## PASSAGE TO READ
=== Begin Enclosure ===
Computer Lab 2. Activity Budgets and Ethograms
Background
In this lab you will continue to become familiar with the ways that we visualize and analyze behavioral data. For this lab I assume students have conducted Field Labs 1 and 2, so you should be familiar with both focal and scan sampling behavioral data collection techniques. Data collection for Field Lab 1 involves observation of animals in your own backyard and the creation of an ethogram. Data collection for Field Lab 2 involves collecting focal data and scan data using meerkat videos following the methods outlined in: Hammond 2019, Vigilance behaviour in meerkats, ASAB Education.
Goals of the exercises
The main goal(s) of today’s lab are to:
1) Enter and visualize your ethogram data
2) Calculate meerkat activity budgets
3) Compare inter-observer reliability from the meerkat data
Getting started
First we need to load the relevant packages for our data analysis. Packages contain all the functions that are needed for data analysis.
Part 1. Enter and visualize your ethogram data
Here we will do an exploratory analysis of the ethograms that you created in Field Lab 1. First we will use some simulated (or made up) data to create our ethogram. In R we call the objects that contain our data ‘dataframes’.
EthogramDF <- data.frame(Behavior = c("Resting", "Locomotion", "Foraging", "Calling",
"Playing", "Other"), TimesObserved = c(5, 7, 3, 21, 1, 0))
If you run the object ‘EthogramDF’ you should see your table:
## Behavior TimesObserved
## 1 Resting 5
## 2 Locomotion 7
## 3 Foraging 3
## 4 Calling 21
## 5 Playing 1
## 6 Other 0
A common command to check data structure is ‘str’. Here we can see our dataframe has two variables:‘Behavior’ and ‘TimesObserved’.
## 'data.frame': 6 obs. of 2 variables:
## $ Behavior : Factor w/ 6 levels "Calling","Foraging",..: 6 3 2 1 5 4
## $ TimesObserved: num 5 7 3 21 1 0
Now we can make a barplot to visualize our results using the ‘ggpubr’ package
In the space below I want you to add in your own ethogram categories and create a plot based on the ethogram you created in Field lab 1.
=== End Enclosure ===
## WHAT YOU ARE ASKED TO DO
Write out the whole lab handout word for word, with nothing changed. The rows have no connection to the lab handout.

## ENTRIES SUPPLIED
=== Begin Enclosure ===
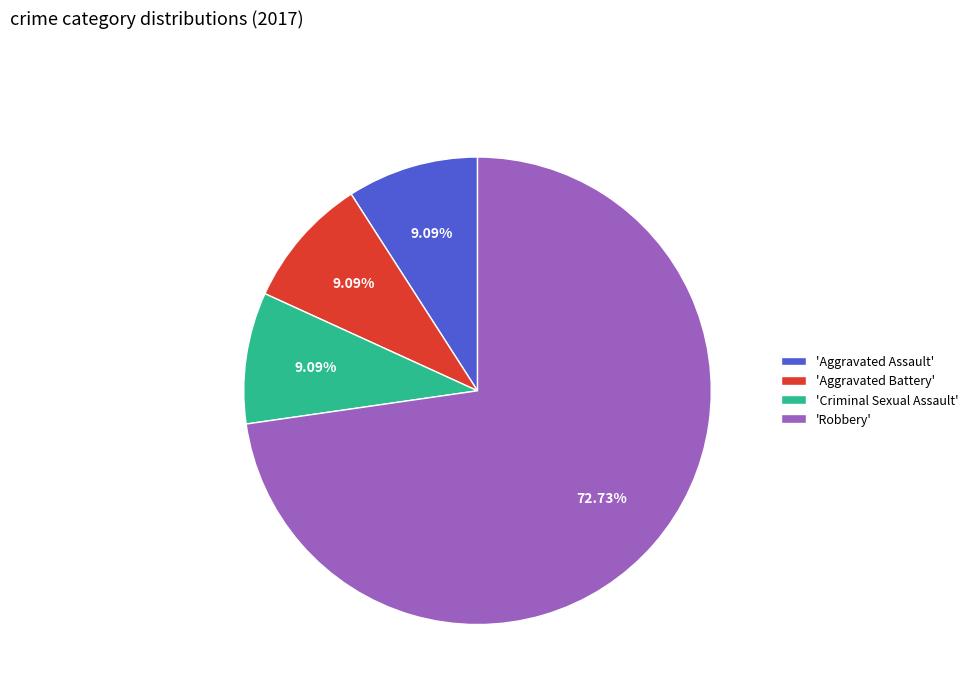

To the nearest percent, what is the difference between the largest and smallest slice percentages?

64%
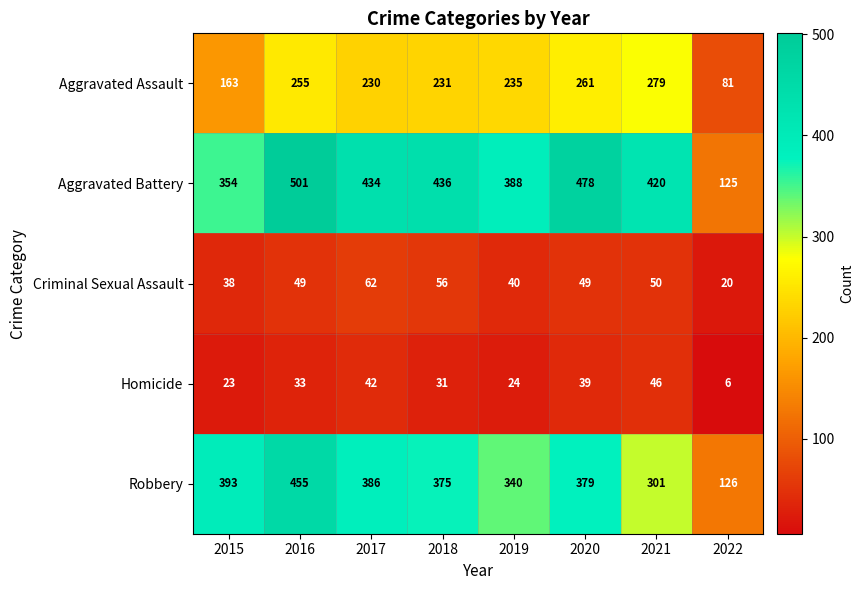

What is the lowest value of the Aggravated Battery series?

125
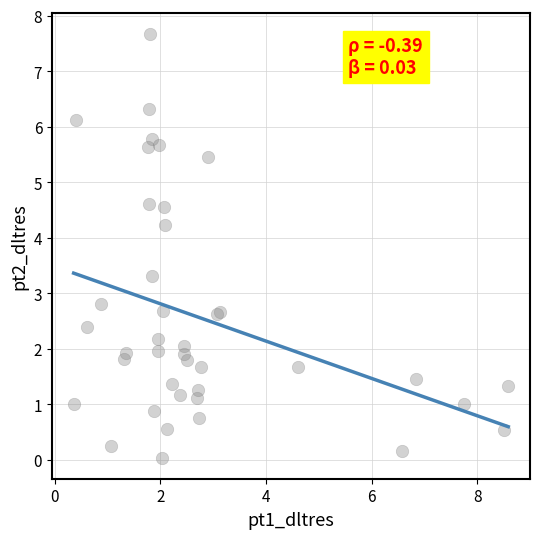

What Y value in the scatter plot is closest to 3?

2.8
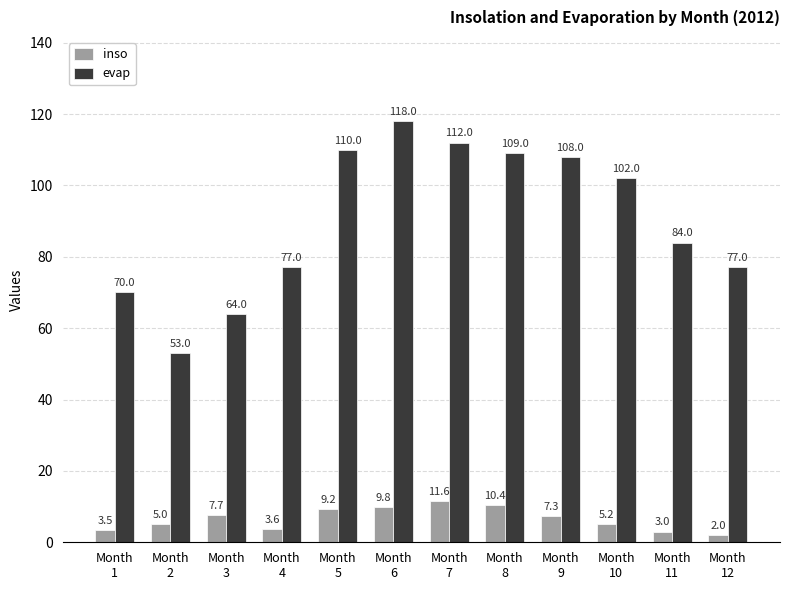

What is the approximate value of evap at Month
8?

109.0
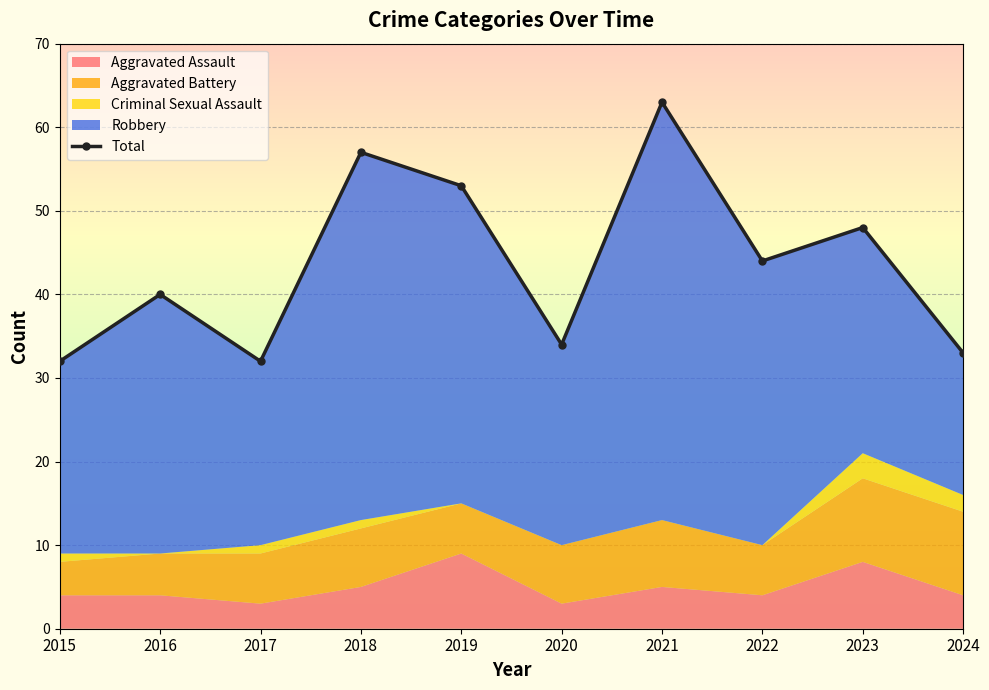

How many categories are shown in the chart?

10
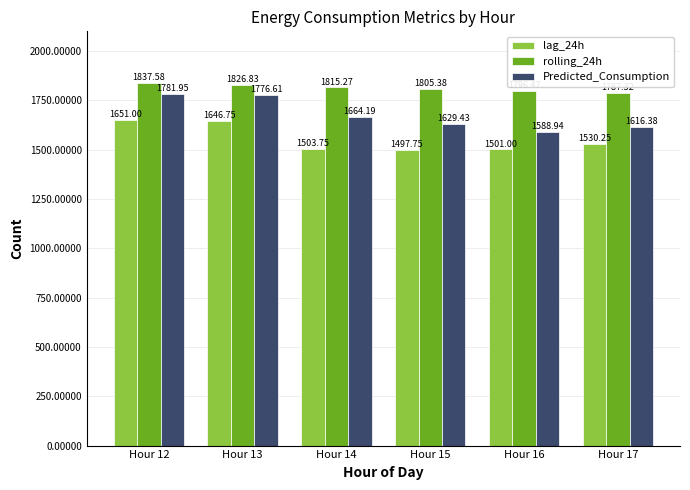

Which series has the largest total across all categories?

rolling_24h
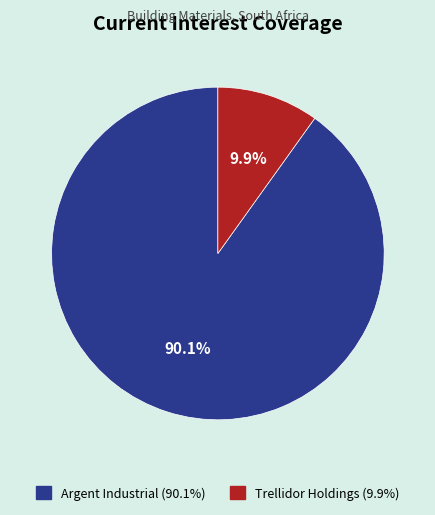

Is there any slice that represents more than half of the pie?

Yes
=== End Enclosure ===
## PROBLEM SOLUTION
Computer Lab 2. Activity Budgets and Ethograms
Background
In this lab you will continue to become familiar with the ways that we visualize and analyze behavioral data. For this lab I assume students have conducted Field Labs 1 and 2, so you should be familiar with both focal and scan sampling behavioral data collection techniques. Data collection for Field Lab 1 involves observation of animals in your own backyard and the creation of an ethogram. Data collection for Field Lab 2 involves collecting focal data and scan data using meerkat videos following the methods outlined in: Hammond 2019, Vigilance behaviour in meerkats, ASAB Education.
Goals of the exercises
The main goal(s) of today’s lab are to:
1) Enter and visualize your ethogram data
2) Calculate meerkat activity budgets
3) Compare inter-observer reliability from the meerkat data
Getting started
First we need to load the relevant packages for our data analysis. Packages contain all the functions that are needed for data analysis.
Part 1. Enter and visualize your ethogram data
Here we will do an exploratory analysis of the ethograms that you created in Field Lab 1. First we will use some simulated (or made up) data to create our ethogram. In R we call the objects that contain our data ‘dataframes’.
EthogramDF <- data.frame(Behavior = c("Resting", "Locomotion", "Foraging", "Calling",
"Playing", "Other"), TimesObserved = c(5, 7, 3, 21, 1, 0))
If you run the object ‘EthogramDF’ you should see your table:
## Behavior TimesObserved
## 1 Resting 5
## 2 Locomotion 7
## 3 Foraging 3
## 4 Calling 21
## 5 Playing 1
## 6 Other 0
A common command to check data structure is ‘str’. Here we can see our dataframe has two variables:‘Behavior’ and ‘TimesObserved’.
## 'data.frame': 6 obs. of 2 variables:
## $ Behavior : Factor w/ 6 levels "Calling","Foraging",..: 6 3 2 1 5 4
## $ TimesObserved: num 5 7 3 21 1 0
Now we can make a barplot to visualize our results using the ‘ggpubr’ package
In the space below I want you to add in your own ethogram categories and create a plot based on the ethogram you created in Field lab 1.